When one looks back on the financial collapse, what was sold and the various accountancy organisations that stood over what was being sold, stood over the poor regulation and stood over the breaking of laws and did not regulate their own members, is it any wonder we are where we are today?

Sinn Féin welcomes the Bill. I speak on behalf of Deputy Pearse Doherty, who sends his apologies. This is a Bill of two parts. First, it merges the Offices of the Financial Services Ombudsman and Pensions Ombudsman and, second, it overhauls much of the consumer protection rules when it comes to making complaints. Of most importance is the removal of the so-called six-year rule. This second part has been debated a great deal because much of it is found in Deputy Doherty's Private Members' Bill, which is now awaiting a Seanad reading.

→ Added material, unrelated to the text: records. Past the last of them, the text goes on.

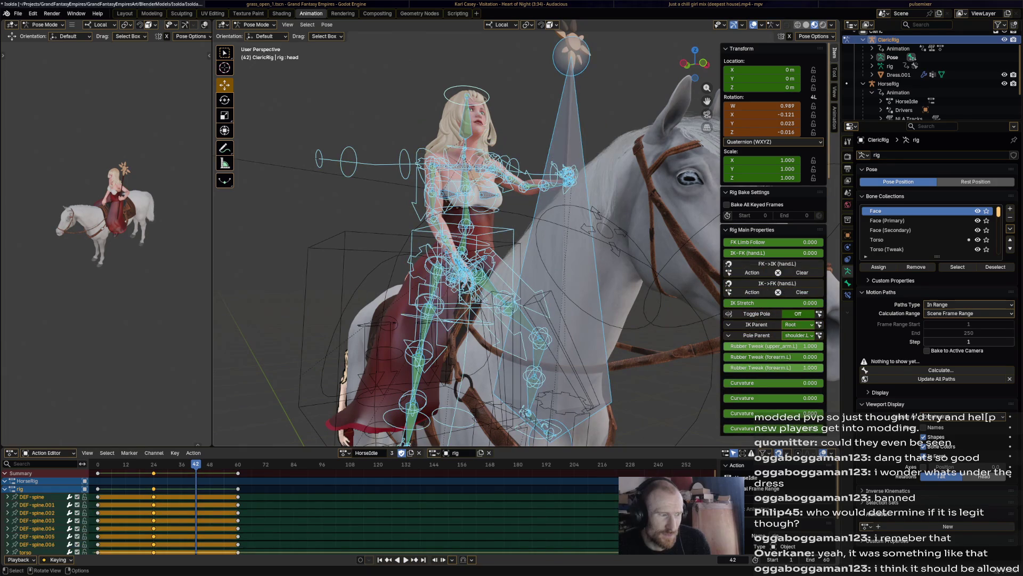
- Keyframe all bones at frame 42 with a slight overall rotation and play back the idle action
key("i")
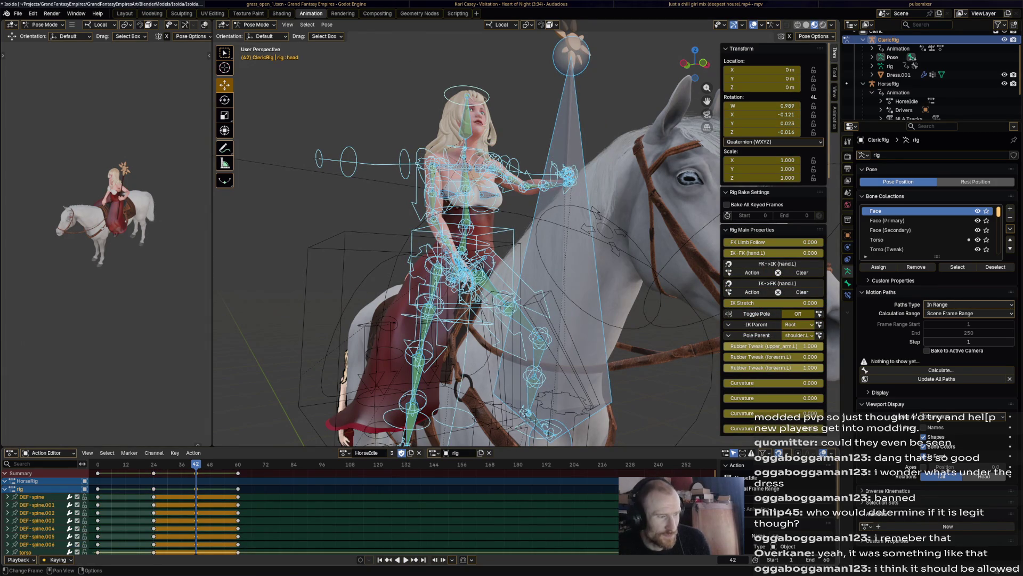
key("r")
key("Return")
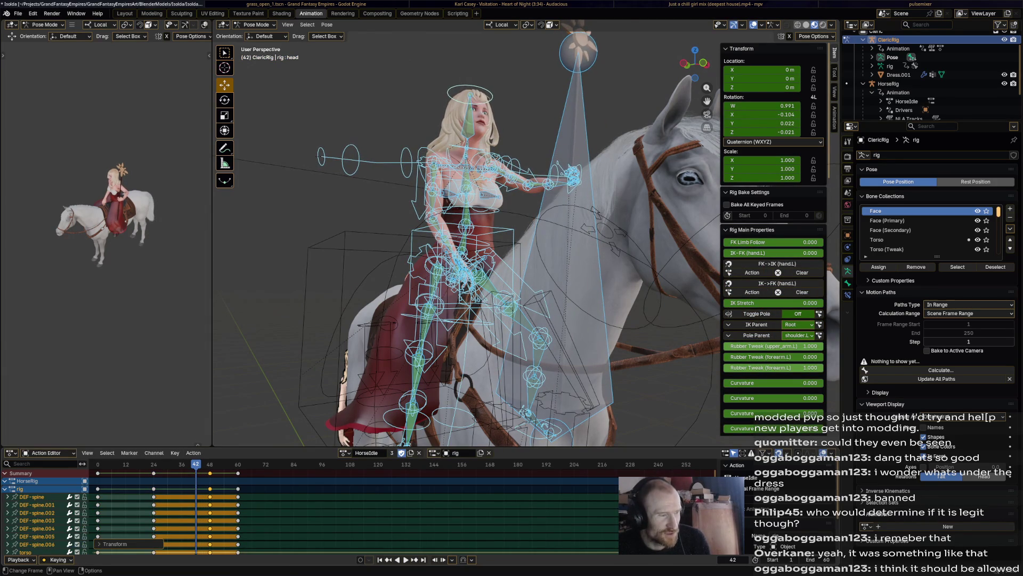
key("space")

I will return to that content, but it is worth considering first the merger of the Office of the Pensions Ombudsman and Financial Services Ombudsman. It is important that this merger does not pass without scrutiny as the other details of the Bill are discussed. In this country, we have become so used to the language of austerity that words such as "merger" set off alarm bells for many of us that the real intent is cuts. After all, there seemed to be no democratic demand for such a merger. The basis seems to be the regulatory impact assessment by Mr. Hinz of the World Bank, who concluded there was no compelling evidence of negative consequences. This is a very weak basis on which to proceed with merging two very important bodies that protect consumers. After all, when we consider the tracker scandal and the PPI scandal, can we really say this is the right time to tinker around with the consumer protection bodies of the State? This is not to mention the rip-off being carried out by insurers on drivers, small businesses, home owners and now community groups and facilities day in, day out.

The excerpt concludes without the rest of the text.